--- Begin ---

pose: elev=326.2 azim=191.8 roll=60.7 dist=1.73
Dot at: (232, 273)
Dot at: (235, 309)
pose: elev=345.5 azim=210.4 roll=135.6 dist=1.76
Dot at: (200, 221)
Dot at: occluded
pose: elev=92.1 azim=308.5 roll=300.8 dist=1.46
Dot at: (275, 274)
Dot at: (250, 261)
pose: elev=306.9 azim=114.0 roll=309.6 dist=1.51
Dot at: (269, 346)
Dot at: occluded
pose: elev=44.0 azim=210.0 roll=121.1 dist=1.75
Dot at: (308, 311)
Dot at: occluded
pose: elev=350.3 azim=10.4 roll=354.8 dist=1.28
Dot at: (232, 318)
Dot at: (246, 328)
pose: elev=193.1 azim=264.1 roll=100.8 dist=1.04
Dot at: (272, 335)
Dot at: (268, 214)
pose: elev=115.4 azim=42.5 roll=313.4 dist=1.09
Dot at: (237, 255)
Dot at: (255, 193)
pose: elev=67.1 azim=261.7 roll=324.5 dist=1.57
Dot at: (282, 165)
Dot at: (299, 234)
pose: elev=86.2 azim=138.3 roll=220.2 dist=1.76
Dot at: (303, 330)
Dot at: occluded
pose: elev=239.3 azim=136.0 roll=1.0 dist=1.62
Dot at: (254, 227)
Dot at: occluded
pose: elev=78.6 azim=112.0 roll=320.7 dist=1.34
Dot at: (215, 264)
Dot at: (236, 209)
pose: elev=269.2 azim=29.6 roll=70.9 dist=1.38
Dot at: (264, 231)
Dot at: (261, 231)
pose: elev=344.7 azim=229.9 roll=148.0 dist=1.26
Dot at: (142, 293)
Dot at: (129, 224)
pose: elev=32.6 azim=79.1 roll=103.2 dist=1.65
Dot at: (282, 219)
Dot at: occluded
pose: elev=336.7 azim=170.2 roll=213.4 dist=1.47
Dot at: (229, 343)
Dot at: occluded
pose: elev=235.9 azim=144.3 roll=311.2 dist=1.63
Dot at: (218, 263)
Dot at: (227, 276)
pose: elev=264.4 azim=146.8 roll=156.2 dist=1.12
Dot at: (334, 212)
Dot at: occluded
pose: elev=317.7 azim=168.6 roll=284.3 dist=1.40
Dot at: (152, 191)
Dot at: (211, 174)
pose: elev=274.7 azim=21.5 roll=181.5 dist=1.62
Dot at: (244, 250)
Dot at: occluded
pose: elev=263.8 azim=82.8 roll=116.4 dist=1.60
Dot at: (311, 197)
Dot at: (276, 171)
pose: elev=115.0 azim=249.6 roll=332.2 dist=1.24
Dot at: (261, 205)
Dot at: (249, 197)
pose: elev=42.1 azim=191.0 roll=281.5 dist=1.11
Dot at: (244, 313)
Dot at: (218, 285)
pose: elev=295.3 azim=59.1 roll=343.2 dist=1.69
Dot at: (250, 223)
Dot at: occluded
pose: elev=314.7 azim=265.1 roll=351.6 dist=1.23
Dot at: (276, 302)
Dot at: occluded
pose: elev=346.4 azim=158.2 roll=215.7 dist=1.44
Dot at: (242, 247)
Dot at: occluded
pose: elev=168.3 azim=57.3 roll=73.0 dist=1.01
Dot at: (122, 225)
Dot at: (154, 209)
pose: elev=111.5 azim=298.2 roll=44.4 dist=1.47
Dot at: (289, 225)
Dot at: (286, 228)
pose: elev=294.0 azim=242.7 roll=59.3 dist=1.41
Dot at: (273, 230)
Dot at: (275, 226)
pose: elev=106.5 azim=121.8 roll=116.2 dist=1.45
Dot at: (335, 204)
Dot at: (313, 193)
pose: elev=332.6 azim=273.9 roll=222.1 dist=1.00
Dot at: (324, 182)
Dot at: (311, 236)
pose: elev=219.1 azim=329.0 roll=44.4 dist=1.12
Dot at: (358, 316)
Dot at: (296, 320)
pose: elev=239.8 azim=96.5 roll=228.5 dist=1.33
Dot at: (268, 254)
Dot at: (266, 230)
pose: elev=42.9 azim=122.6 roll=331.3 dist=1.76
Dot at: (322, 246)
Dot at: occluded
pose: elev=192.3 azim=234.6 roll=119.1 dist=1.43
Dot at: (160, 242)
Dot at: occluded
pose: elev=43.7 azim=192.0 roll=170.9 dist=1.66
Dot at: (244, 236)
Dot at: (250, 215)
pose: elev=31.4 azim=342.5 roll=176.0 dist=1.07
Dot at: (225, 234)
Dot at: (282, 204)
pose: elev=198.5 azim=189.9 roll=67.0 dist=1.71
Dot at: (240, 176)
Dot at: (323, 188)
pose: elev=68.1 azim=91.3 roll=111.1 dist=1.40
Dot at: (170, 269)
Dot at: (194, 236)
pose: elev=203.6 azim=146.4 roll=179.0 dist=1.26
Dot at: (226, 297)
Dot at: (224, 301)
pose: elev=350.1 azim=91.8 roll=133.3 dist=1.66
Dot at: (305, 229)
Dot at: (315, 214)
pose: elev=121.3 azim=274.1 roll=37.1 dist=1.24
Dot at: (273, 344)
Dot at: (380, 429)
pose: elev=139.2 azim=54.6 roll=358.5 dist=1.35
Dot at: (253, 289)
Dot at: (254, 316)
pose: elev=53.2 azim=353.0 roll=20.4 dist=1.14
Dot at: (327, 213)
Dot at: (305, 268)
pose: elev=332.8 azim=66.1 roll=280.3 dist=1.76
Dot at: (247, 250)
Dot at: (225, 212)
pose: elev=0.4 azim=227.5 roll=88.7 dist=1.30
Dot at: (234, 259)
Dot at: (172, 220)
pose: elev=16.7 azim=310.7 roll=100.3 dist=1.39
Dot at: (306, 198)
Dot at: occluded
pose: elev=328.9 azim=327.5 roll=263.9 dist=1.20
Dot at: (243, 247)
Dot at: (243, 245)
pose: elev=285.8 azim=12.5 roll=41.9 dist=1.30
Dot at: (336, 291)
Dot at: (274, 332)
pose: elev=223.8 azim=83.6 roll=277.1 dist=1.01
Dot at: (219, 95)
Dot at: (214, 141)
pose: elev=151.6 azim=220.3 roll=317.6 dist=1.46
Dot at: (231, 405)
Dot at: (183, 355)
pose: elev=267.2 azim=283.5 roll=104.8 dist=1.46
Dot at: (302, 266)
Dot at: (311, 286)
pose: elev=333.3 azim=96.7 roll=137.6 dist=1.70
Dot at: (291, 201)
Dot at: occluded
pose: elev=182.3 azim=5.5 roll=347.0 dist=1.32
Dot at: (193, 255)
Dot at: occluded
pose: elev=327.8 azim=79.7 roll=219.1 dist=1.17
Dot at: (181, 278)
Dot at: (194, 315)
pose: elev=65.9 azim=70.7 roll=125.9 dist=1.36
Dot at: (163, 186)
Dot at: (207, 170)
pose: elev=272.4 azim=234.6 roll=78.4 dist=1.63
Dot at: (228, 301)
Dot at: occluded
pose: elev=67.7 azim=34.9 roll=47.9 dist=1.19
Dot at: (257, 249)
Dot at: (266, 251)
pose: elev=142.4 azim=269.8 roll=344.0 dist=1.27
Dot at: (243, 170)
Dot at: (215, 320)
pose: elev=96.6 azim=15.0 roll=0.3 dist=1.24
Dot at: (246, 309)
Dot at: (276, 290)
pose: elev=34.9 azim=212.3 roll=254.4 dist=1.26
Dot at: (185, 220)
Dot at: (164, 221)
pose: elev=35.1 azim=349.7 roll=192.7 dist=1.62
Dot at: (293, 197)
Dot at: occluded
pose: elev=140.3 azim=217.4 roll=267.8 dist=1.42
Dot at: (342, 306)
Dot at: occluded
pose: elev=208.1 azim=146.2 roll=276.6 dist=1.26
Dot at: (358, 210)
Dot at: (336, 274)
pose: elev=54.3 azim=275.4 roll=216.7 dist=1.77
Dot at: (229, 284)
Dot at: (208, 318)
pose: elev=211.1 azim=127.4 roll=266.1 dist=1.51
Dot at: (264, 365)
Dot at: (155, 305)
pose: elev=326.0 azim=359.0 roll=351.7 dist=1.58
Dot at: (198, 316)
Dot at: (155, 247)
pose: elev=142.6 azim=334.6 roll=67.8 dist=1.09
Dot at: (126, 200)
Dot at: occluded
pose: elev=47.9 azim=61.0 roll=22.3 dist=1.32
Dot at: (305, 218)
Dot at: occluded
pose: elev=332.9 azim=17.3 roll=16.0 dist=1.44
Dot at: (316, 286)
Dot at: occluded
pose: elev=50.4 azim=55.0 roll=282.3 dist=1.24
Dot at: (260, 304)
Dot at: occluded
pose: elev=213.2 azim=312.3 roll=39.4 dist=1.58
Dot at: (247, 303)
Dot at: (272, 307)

--- End ---

Put the lines of the listing, starting at the line that contains "pose: elev=16.7 azim=310.7" and ending at the line that contains "Dot at: (164, 221)", into a Markdown table with the columns Row and Text, numbering each row and leaving out blank lines.

| Row | Text |
|---|---|
| 1 | pose: elev=16.7 azim=310.7 roll=100.3 dist=1.39 |
| 2 | Dot at: (306, 198) |
| 3 | Dot at: occluded |
| 4 | pose: elev=328.9 azim=327.5 roll=263.9 dist=1.20 |
| 5 | Dot at: (243, 247) |
| 6 | Dot at: (243, 245) |
| 7 | pose: elev=285.8 azim=12.5 roll=41.9 dist=1.30 |
| 8 | Dot at: (336, 291) |
| 9 | Dot at: (274, 332) |
| 10 | pose: elev=223.8 azim=83.6 roll=277.1 dist=1.01 |
| 11 | Dot at: (219, 95) |
| 12 | Dot at: (214, 141) |
| 13 | pose: elev=151.6 azim=220.3 roll=317.6 dist=1.46 |
| 14 | Dot at: (231, 405) |
| 15 | Dot at: (183, 355) |
| 16 | pose: elev=267.2 azim=283.5 roll=104.8 dist=1.46 |
| 17 | Dot at: (302, 266) |
| 18 | Dot at: (311, 286) |
| 19 | pose: elev=333.3 azim=96.7 roll=137.6 dist=1.70 |
| 20 | Dot at: (291, 201) |
| 21 | Dot at: occluded |
| 22 | pose: elev=182.3 azim=5.5 roll=347.0 dist=1.32 |
| 23 | Dot at: (193, 255) |
| 24 | Dot at: occluded |
| 25 | pose: elev=327.8 azim=79.7 roll=219.1 dist=1.17 |
| 26 | Dot at: (181, 278) |
| 27 | Dot at: (194, 315) |
| 28 | pose: elev=65.9 azim=70.7 roll=125.9 dist=1.36 |
| 29 | Dot at: (163, 186) |
| 30 | Dot at: (207, 170) |
| 31 | pose: elev=272.4 azim=234.6 roll=78.4 dist=1.63 |
| 32 | Dot at: (228, 301) |
| 33 | Dot at: occluded |
| 34 | pose: elev=67.7 azim=34.9 roll=47.9 dist=1.19 |
| 35 | Dot at: (257, 249) |
| 36 | Dot at: (266, 251) |
| 37 | pose: elev=142.4 azim=269.8 roll=344.0 dist=1.27 |
| 38 | Dot at: (243, 170) |
| 39 | Dot at: (215, 320) |
| 40 | pose: elev=96.6 azim=15.0 roll=0.3 dist=1.24 |
| 41 | Dot at: (246, 309) |
| 42 | Dot at: (276, 290) |
| 43 | pose: elev=34.9 azim=212.3 roll=254.4 dist=1.26 |
| 44 | Dot at: (185, 220) |
| 45 | Dot at: (164, 221) |